In dealing with emotionally unstable children, we must remember that they are not necessarily receptive, cooperative or obedient, and a person attempting to teach them yoga practices may become easily frustrated when confronted by a negative, resentful child. The key point is to remain objective. The child may defy you, and show anger and hostility, but he is likely to be using you to express the anger he feels for someone else, perhaps his mother or father. In any case, yoga cannot be forced on anyone, so it is up to the adult to devise ways of introducing these techniques so that they appeal to the imagination of the child. If the child can experience even a brief period of mental relaxation, he will gain some insight into his own behaviour.

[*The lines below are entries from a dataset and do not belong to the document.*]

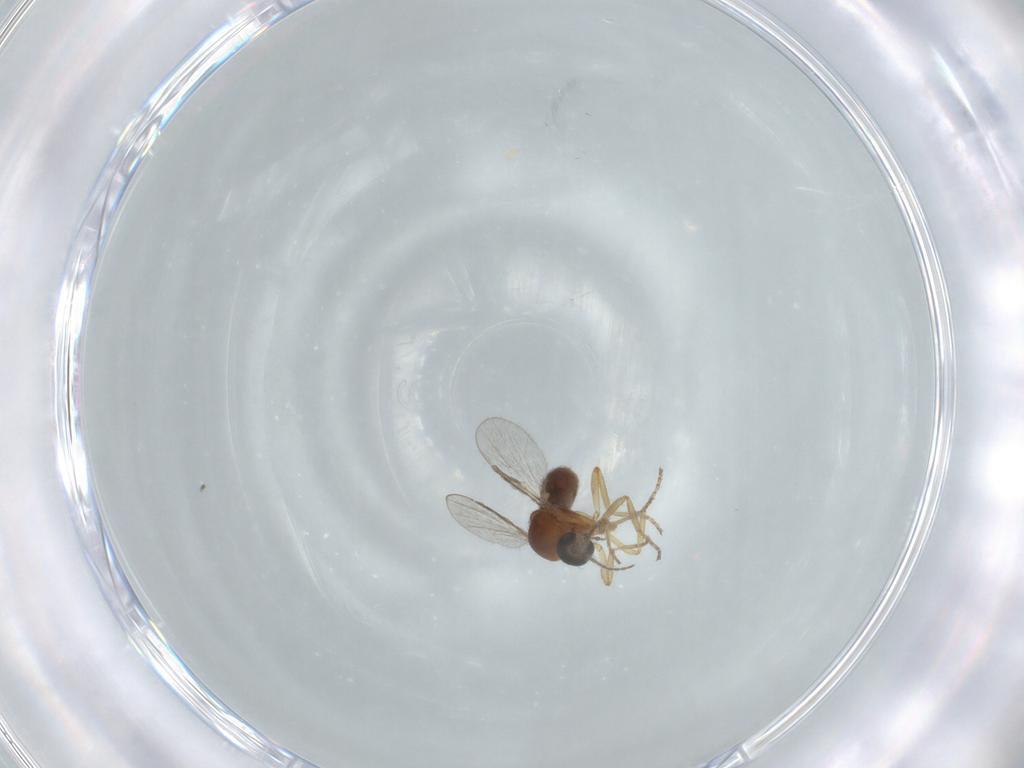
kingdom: Animalia
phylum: Arthropoda
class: Insecta
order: Diptera
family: Ceratopogonidae
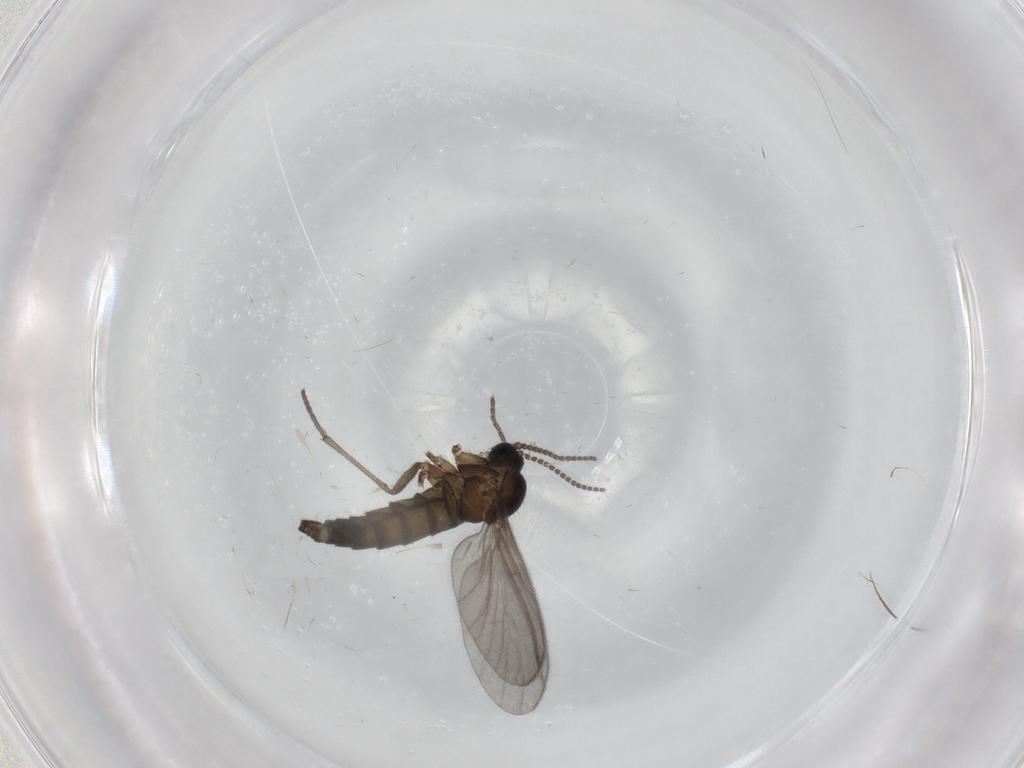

For emotionally distressed children, who find inactivity almost unbearable, the combination of physical movement and progressive relaxation is most appropriate. After surya namaskara, the child will willingly lie down in shavasana for yoga nidra. Following the progressive relaxation of body parts, the instructor may run through a series of visualizations such as 'elephant', 'house', 'black dog', and so on. The purpose of the exercise is to induce deep relaxation, so that negative impressions locked in the unconscious mind will float to the surface and be dissipated. Total practice period should take no more than ten minutes a day. Children under the age of eight do not need surya namaskara or pranayama, but simple yoga nidra techniques can be introduced with good effects.
*1. S. Glueck & E. Glueck, Unraveling Juvenile Delinquency, Harvard University Press, 1950.
*2. A. Earle & B. Earle, 'Early maternal deprivation and later psychiatric illness', American Journal of Orthopsychiatry, 31, 1961.
*3. S. Wolff, Children under Stress, Pelican Books.